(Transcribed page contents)
*** Block opens ***

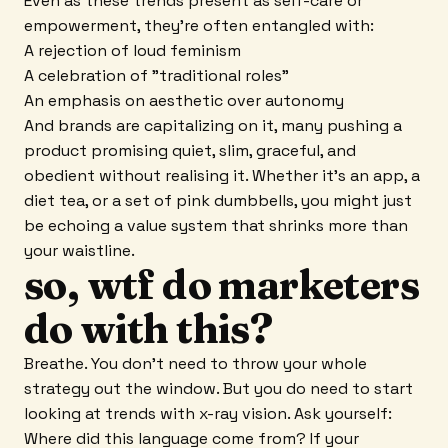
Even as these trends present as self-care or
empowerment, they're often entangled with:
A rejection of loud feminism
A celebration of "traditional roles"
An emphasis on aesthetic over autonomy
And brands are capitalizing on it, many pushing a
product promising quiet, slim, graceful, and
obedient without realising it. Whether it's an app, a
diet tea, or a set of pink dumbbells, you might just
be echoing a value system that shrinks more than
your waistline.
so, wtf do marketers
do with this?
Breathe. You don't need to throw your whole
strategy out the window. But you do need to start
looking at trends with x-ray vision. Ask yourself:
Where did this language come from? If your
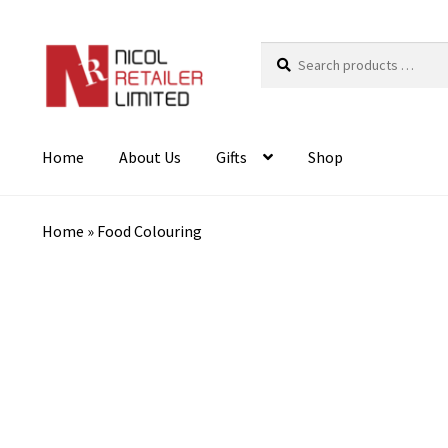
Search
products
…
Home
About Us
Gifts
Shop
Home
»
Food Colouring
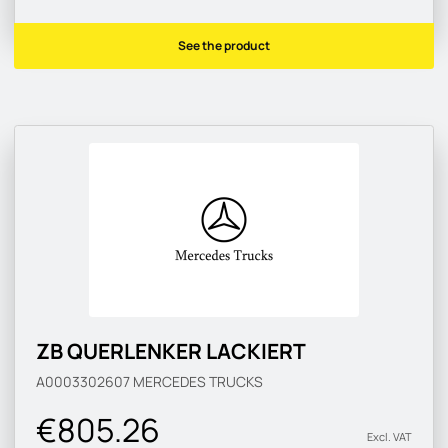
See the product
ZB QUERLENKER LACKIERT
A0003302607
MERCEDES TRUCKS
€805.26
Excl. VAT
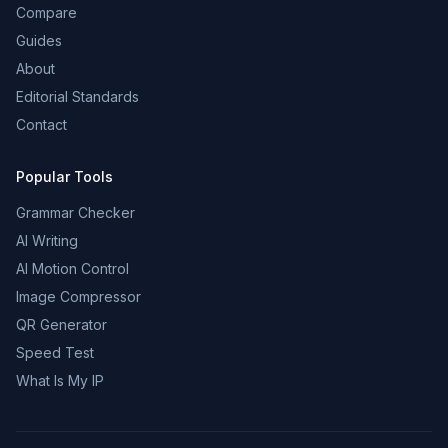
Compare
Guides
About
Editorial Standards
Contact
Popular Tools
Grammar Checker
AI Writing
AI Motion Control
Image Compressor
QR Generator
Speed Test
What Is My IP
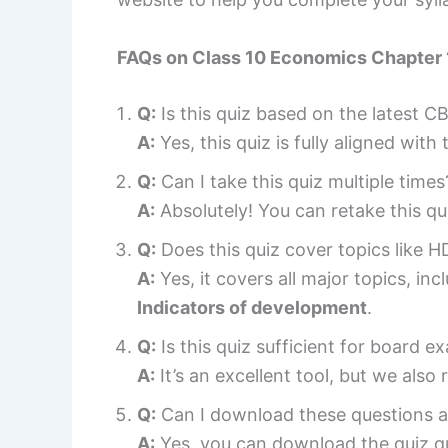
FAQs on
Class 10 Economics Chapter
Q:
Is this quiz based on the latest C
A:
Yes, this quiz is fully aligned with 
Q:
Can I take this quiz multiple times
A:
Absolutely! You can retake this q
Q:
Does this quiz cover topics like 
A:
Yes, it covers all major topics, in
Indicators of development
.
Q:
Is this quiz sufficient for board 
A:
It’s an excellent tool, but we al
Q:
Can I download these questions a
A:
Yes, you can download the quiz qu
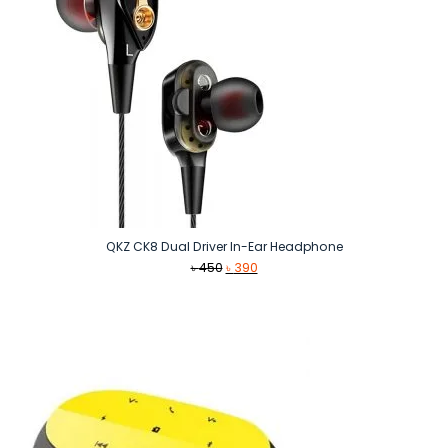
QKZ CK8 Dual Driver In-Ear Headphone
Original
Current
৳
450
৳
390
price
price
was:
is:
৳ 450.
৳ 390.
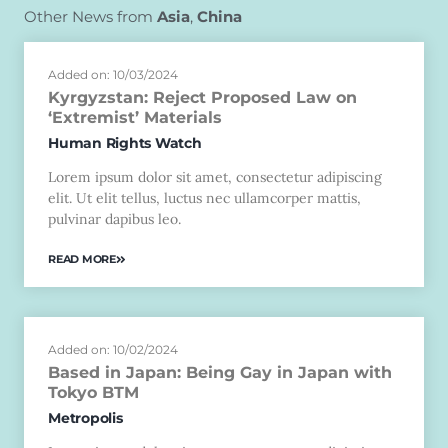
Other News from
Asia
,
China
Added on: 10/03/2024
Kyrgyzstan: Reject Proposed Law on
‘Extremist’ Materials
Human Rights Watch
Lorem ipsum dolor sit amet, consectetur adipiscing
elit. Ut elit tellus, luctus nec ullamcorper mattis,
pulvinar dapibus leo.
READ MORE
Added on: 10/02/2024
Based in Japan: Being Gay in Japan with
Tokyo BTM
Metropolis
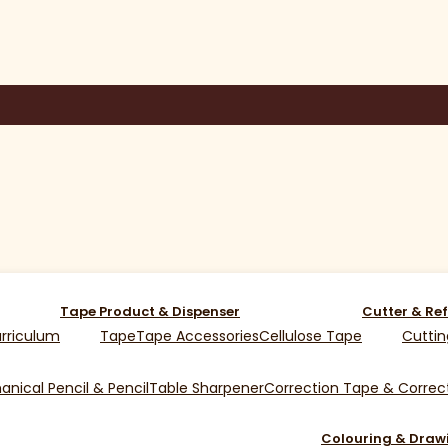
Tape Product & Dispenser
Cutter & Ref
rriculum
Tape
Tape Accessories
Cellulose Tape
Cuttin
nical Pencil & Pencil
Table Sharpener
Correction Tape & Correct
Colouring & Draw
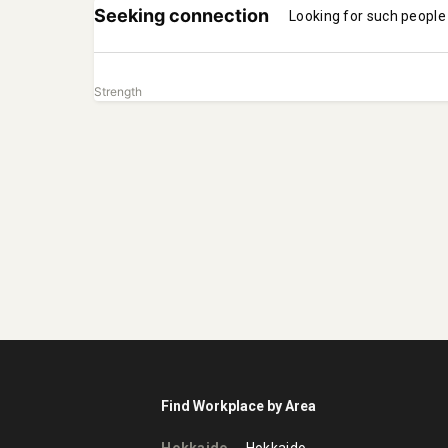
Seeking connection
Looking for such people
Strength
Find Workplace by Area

*** Block closes ***
*** Block opens ***

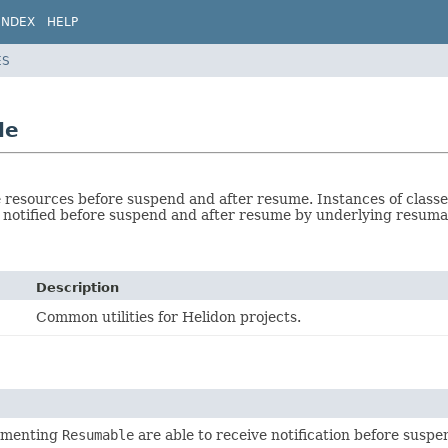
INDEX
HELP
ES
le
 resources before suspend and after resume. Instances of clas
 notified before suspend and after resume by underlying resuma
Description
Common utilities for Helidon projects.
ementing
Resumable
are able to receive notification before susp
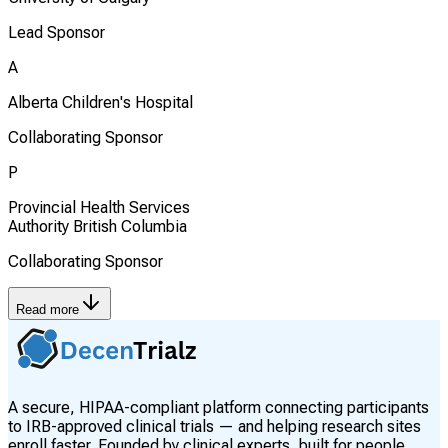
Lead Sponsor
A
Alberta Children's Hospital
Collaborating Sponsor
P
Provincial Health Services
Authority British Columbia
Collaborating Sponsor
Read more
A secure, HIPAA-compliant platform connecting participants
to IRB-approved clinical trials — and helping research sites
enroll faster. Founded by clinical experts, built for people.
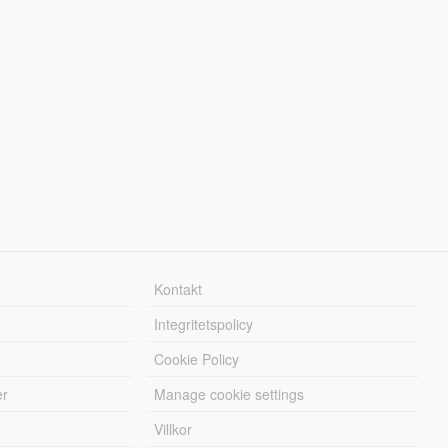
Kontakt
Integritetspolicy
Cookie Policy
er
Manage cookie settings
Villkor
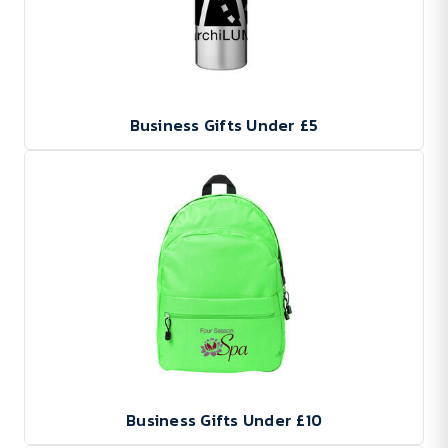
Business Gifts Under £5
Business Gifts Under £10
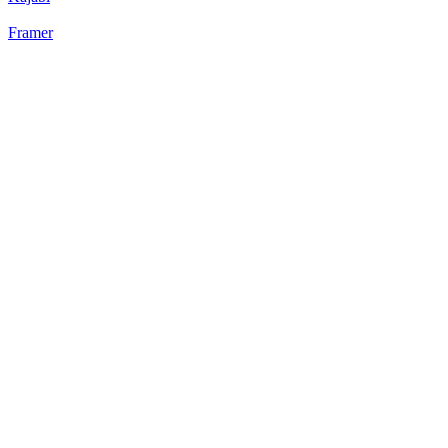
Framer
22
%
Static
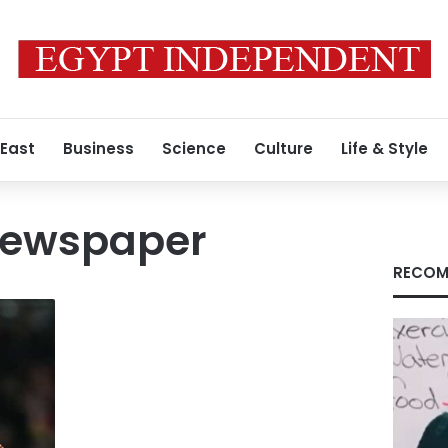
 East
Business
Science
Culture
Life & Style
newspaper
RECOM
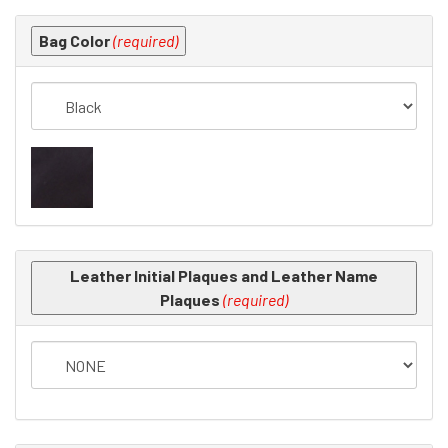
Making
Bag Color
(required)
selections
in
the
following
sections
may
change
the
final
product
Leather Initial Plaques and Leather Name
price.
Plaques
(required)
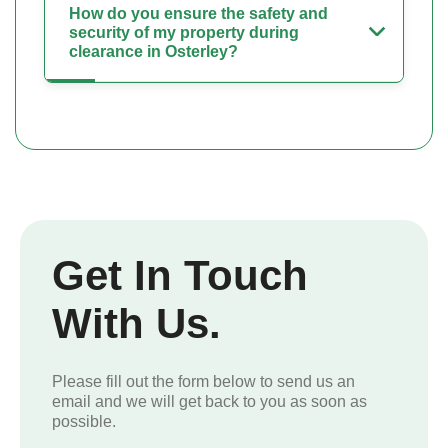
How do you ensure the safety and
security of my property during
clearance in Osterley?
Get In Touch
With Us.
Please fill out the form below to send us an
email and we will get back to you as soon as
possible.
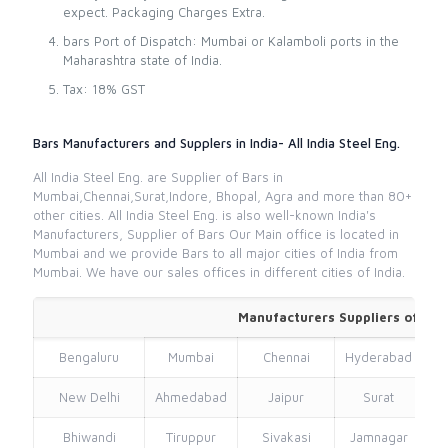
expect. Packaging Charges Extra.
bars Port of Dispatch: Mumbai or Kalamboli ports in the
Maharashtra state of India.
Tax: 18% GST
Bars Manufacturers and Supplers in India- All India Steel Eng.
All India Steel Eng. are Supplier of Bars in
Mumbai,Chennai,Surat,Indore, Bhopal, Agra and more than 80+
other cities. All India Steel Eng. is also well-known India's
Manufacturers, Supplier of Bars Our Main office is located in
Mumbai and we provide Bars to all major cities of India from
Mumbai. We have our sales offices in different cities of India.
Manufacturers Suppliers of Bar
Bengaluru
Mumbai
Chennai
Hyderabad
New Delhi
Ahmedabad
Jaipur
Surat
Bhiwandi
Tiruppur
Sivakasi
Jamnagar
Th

*** Block closes ***

§ **Work item**: Check each line of the data above for the word "than" and copy the ones where it is found.

§ **Result of this task**:
be echoing a value system that shrinks more than
Mumbai,Chennai,Surat,Indore, Bhopal, Agra and more than 80+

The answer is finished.